提示文
今江克隆のルアーニュースクラブR「失ってしまった能力〜TOP50遠賀川戦レポート〜」 第1248回
悪魔の悪戯だったのか
JBトーナメントに出続けて42年、自分にはトーナメントの神様と共に、トーナメントの悪魔も憑いているのではないか?と思うことがある。
自信を持って臨んだ開幕戦を最悪の結果で終え、折れかけた心をギリギリで堪え、最も厳しいと思えた第2戦小野湖戦を6位入賞でクリア。
なんとかスタートラインに戻れたと思ったのもつかの間、第3戦遠賀川はその喜びを完全に消し去り、さらなるドン底へ突き落すまさかの2日連続ノーフィッシュ最下位という結果となった。
小野湖戦でトーナメントの神様に「まだもう少し頑張ってみろ」と言われた気がしたが、それはより大きな失望感で自分の心を折るためにトーナメントの悪魔が仕組んだ悪戯だったのだろうかとすら、今は思う。

課題
上に示した遠賀川戦のレポートを、最後の一文の後から書き継いでほしい。

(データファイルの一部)
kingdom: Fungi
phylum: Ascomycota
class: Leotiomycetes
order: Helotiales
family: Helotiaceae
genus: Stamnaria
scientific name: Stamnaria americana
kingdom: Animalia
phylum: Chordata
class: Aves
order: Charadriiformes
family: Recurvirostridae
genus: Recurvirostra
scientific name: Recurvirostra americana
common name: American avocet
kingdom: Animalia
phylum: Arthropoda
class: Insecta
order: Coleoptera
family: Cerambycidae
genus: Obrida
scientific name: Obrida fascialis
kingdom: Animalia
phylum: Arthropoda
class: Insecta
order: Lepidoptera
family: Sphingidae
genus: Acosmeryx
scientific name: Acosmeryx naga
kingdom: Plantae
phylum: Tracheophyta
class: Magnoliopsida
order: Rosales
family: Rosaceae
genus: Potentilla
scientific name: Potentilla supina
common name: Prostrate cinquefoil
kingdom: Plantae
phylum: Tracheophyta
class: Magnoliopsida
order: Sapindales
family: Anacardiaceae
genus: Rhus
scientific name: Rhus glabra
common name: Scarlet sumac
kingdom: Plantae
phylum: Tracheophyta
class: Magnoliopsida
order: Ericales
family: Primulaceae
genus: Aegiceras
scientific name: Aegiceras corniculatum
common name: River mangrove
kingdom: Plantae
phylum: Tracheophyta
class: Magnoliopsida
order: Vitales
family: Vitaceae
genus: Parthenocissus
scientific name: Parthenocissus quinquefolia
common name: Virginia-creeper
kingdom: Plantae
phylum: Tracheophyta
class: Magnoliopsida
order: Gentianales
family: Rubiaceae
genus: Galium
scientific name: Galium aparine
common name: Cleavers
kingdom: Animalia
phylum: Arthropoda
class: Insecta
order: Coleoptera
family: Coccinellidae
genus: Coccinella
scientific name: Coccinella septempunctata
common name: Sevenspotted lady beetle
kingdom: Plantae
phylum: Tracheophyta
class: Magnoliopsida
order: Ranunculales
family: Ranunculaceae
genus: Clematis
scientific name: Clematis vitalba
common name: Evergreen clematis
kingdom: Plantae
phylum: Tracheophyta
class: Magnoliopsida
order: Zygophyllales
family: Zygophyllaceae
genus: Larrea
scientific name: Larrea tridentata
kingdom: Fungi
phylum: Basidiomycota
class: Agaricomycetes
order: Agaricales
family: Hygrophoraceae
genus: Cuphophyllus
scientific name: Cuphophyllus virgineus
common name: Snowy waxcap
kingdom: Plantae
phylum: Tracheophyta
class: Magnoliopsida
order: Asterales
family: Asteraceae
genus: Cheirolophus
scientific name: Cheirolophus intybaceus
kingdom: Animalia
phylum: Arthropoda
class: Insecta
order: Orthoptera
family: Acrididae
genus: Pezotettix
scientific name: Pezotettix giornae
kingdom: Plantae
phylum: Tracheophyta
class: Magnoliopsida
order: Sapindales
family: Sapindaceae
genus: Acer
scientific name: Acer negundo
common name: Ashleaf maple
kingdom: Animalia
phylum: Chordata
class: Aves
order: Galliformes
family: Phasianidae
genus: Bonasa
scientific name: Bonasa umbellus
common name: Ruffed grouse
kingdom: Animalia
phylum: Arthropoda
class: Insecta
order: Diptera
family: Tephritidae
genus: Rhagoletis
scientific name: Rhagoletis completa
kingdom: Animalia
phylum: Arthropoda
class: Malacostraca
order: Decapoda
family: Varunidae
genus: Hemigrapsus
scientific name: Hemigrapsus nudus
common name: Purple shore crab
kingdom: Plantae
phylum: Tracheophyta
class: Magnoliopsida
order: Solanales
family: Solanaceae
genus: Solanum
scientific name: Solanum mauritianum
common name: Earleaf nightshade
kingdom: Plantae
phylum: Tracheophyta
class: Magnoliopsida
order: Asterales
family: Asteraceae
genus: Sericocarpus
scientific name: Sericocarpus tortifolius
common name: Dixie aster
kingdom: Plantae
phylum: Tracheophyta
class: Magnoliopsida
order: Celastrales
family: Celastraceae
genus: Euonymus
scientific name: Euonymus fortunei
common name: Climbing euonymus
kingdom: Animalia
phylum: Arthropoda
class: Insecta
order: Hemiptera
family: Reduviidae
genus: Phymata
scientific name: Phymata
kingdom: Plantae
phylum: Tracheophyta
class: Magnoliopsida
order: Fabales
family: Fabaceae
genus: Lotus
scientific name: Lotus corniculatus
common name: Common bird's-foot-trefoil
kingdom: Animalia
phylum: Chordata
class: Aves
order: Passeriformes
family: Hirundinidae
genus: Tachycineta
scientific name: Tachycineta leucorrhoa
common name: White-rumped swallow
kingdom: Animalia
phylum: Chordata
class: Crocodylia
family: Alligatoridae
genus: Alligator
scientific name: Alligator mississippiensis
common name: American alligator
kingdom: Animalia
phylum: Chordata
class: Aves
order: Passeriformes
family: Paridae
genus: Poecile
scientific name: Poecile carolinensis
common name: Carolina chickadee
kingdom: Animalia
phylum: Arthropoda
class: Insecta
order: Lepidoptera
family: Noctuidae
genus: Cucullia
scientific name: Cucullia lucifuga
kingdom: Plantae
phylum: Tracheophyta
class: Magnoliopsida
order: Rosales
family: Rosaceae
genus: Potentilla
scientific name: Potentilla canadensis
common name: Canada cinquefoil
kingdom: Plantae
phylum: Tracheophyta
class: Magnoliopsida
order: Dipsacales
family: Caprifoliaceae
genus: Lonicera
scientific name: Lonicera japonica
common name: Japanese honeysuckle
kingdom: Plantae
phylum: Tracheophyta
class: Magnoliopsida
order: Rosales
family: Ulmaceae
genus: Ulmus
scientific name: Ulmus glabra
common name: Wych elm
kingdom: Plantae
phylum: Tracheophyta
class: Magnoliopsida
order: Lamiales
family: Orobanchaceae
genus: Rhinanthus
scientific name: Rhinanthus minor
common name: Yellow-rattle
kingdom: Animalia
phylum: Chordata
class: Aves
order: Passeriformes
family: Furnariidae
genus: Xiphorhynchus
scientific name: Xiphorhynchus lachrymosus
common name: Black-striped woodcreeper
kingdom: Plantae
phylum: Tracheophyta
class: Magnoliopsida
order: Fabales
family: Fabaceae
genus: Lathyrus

回答
克服して隆を成す、その名の通りトーナメントの神様は自分に楽は絶対にさせてくれないようだ
遠賀川戦
今試合、プリプラで感じた遠賀川は過去最悪レベルに厳しく、下手をすれば小野湖以上のロースコア戦が誰にも予想できた(実際にノーフィッシュ率は歴代最高だった)。
だが、1日に50cmUP3本を釣った日もあり、小野湖戦同様、1本仕留めれば予選通過できるビッグフィッシュパターンだけはリスキーながら掴んでいた。
そして遠賀川は過去2度の優勝、数多くの表彰台獲得、直近数年の試合でもトップ10に2度入っており得意なフィールドである。
ここでポイントを獲得し、出来れば表彰台も獲得して後半戦に勝負を賭けるためにもここで絶対に上位入賞しなければと思っていた。

小野湖戦同様、リスキーだがビッグバスパターンだけは掴んでいた。「クジャラミニ」のライブサイトと「リグラー3.5インチ」のダウンショットでの縦ストロングステイだった
「好事魔多し」と言うが、今回の敗因をあげるとすれば試合初日、自分ではどうすることも出来ないまさかのアクシデントで手にできたはずのビッグフィッシュを手放してしまったことだろう。
この1尾がその後の流れを決めた気がする。
1本1,200g以上を仕留めれば予選通過(現実、2日間で900g1尾で通過だった)と予想していただけに、1本勝負をまた続けたことが完全に裏目に出た。
結果的に2日間で自分が得たバイトはこのワンバイトだけに終わった。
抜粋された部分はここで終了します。